Economy May 11, 2023 | 8:10 am

The price of gasoline in the Dominican Republic has been higher than in Central America

The Dominican Republic has consistently had the highest prices for gasoline and diesel among six Central American countries over a span of 12 years, specifically from 2010 to 2021. According to data compiled by the Economic Commission for Latin America and the Caribbean (ECLAC) on hydrocarbon statistics in the region, the Dominican Republic consistently had higher average prices for premium and regular unleaded gasoline, as well as diesel, compared to Costa Rica, El Salvador, Guatemala, Honduras, Nicaragua, and Panama.

In a recent report titled “Central America and the Dominican Republic: hydrocarbon statistics, 2021” published by ECLAC, the internal prices per gallon of fuel derivatives were converted into dollars for comparison. Analyzing the data from 2010 to 2021, it is evident that the Dominican Republic consistently had the highest prices, except for diesel in 2015, 2017, 2019, and 2020, and gasoline in 2020.

The ECLAC report also examines the impact of tax differences on prices. In 2021, the Dominican Republic and Costa Rica had similar average tax amounts per gallon of premium gasoline, amounting to $1.60, according to the data. For regular gasoline, the Dominican Republic ranked second with $1.44 in taxes per gallon, while for diesel, it ranked first with $0.94 per gallon.

Since March 2022, the Dominican Government has implemented a policy of extraordinary fuel subsidies to curb inflation, resulting in frozen prices for premium gasoline at 293.60 pesos per gallon and regular gasoline at 274.50 pesos per gallon. Regular diesel has remained at 221.60 pesos per gallon, and optimum at 241.10 pesos per gallon. For instance, out of the 293.60 pesos per gallon for premium gasoline, 97 pesos are attributed to taxes and 43.34 pesos to marketing margins, totaling 140.34 pesos.

In a recent development, the government reduced the price of liquefied petroleum gas (LPG) from 147.60 to 144.60 pesos per gallon, marking a decrease of 3 pesos. Ramón Pérez Fermín, the Vice Minister of Internal Commerce of the Ministry of Industry, expressed optimism when announcing the current fuel prices, stating that it was the most favorable week for the Dominican market since 2021 in terms of fuel pricing.

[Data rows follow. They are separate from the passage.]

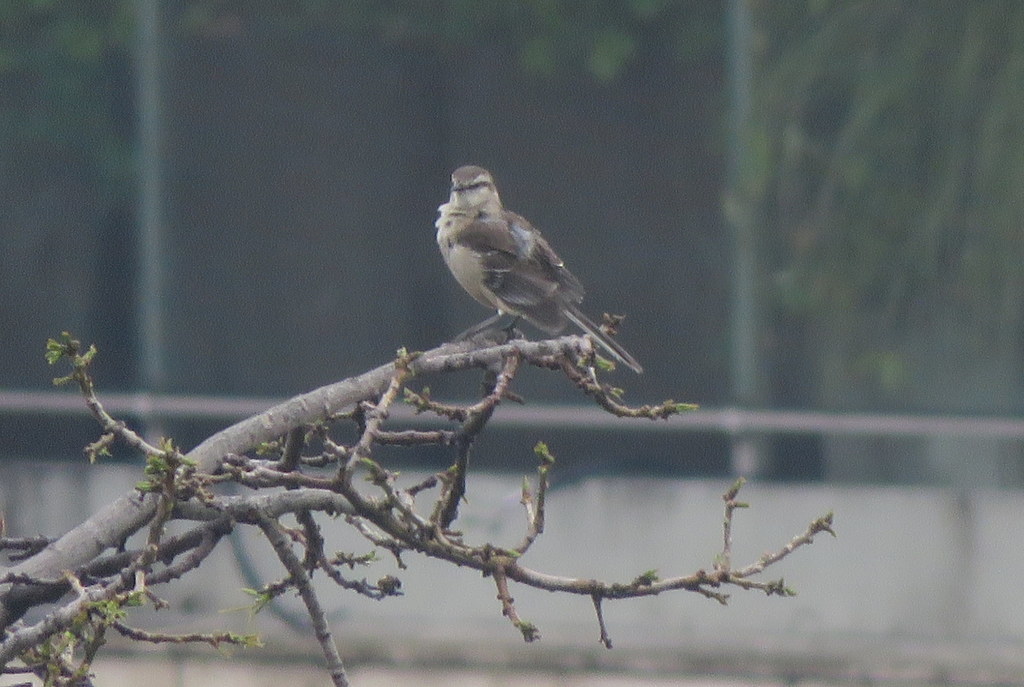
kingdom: Animalia
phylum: Chordata
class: Aves
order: Passeriformes
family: Mimidae
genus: Mimus
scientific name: Mimus saturninus
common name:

The ECLAC report also highlights a 14.8% increase in hydrocarbon consumption in 2021 across the seven analyzed countries, indicating a near-full recovery to pre-pandemic levels in terms of mobility and economic activities. However, kero/jet fuel has not yet reached its pre-pandemic level due to the gradual recovery of air mobility.

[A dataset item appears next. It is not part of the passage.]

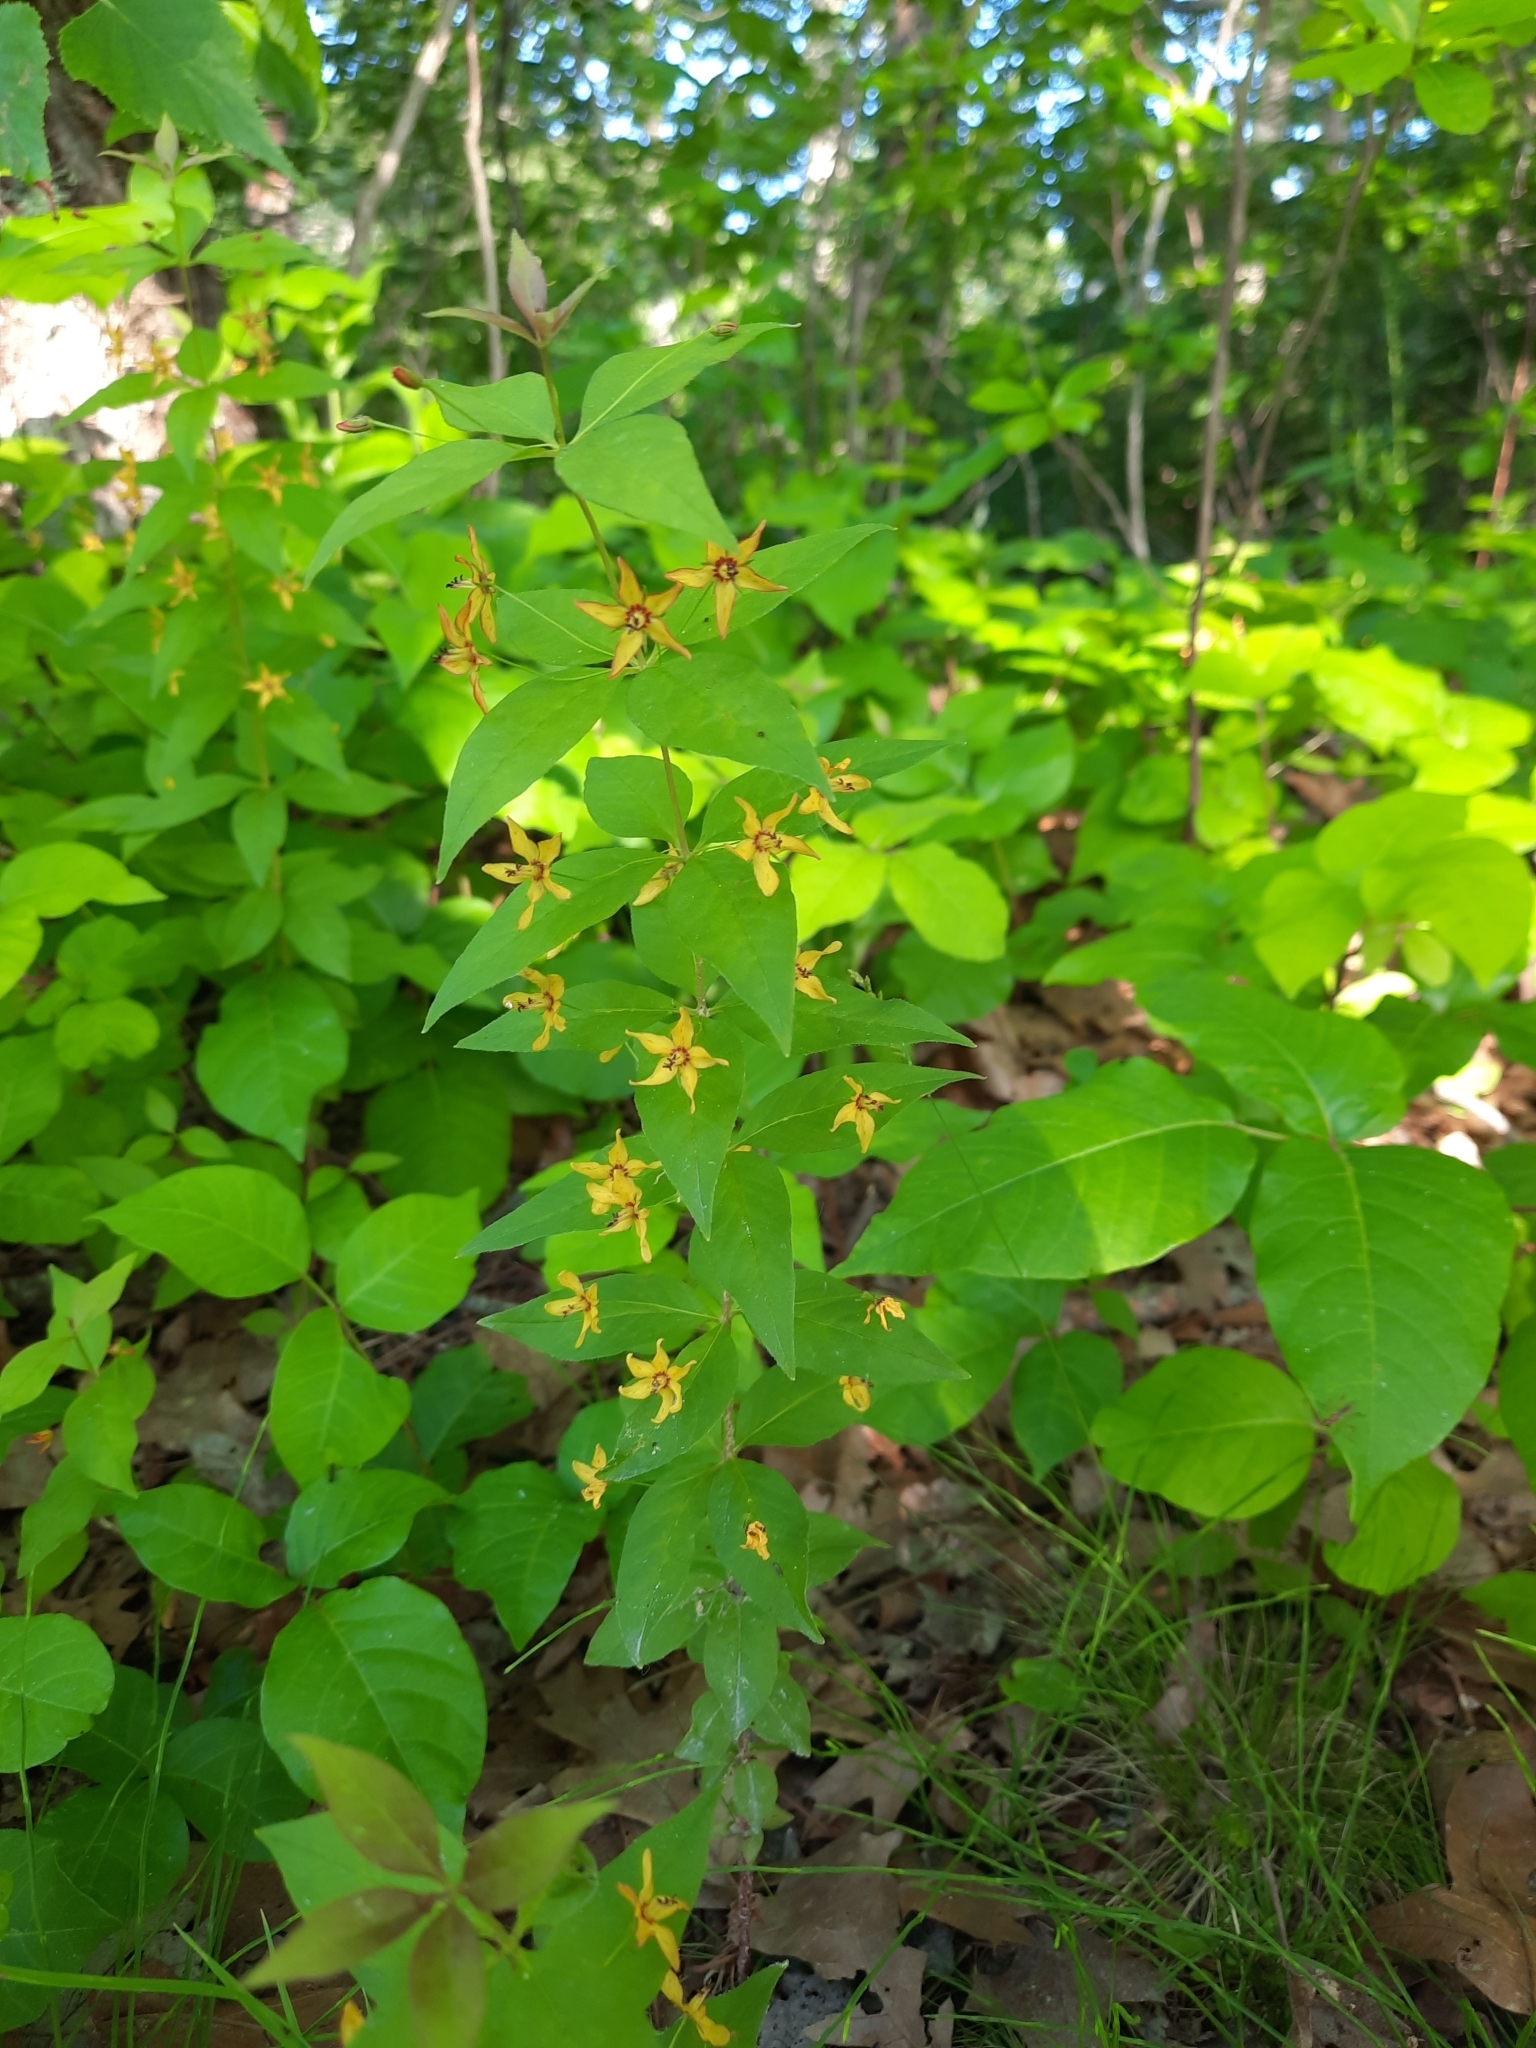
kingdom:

Of the seven countries analyzed, the Dominican Republic had the highest total consumption in 2021, accounting for 66.5 million barrels or 32.4% of the total. When excluding consumption for electricity production, the Dominican Republic experienced the highest increase in hydrocarbon consumption at 24.5%, according to the report. The report also notes that fuel consumption for electricity generation in the region only decreased by 0.1% in 2021 due to improved efficiency of natural gas units, increased generation from renewable sources, and favorable rainfall.

Regarding the production of fuel derivatives in refineries, the report states that the Dominican Republic’s refineries only covered 13% of the national market.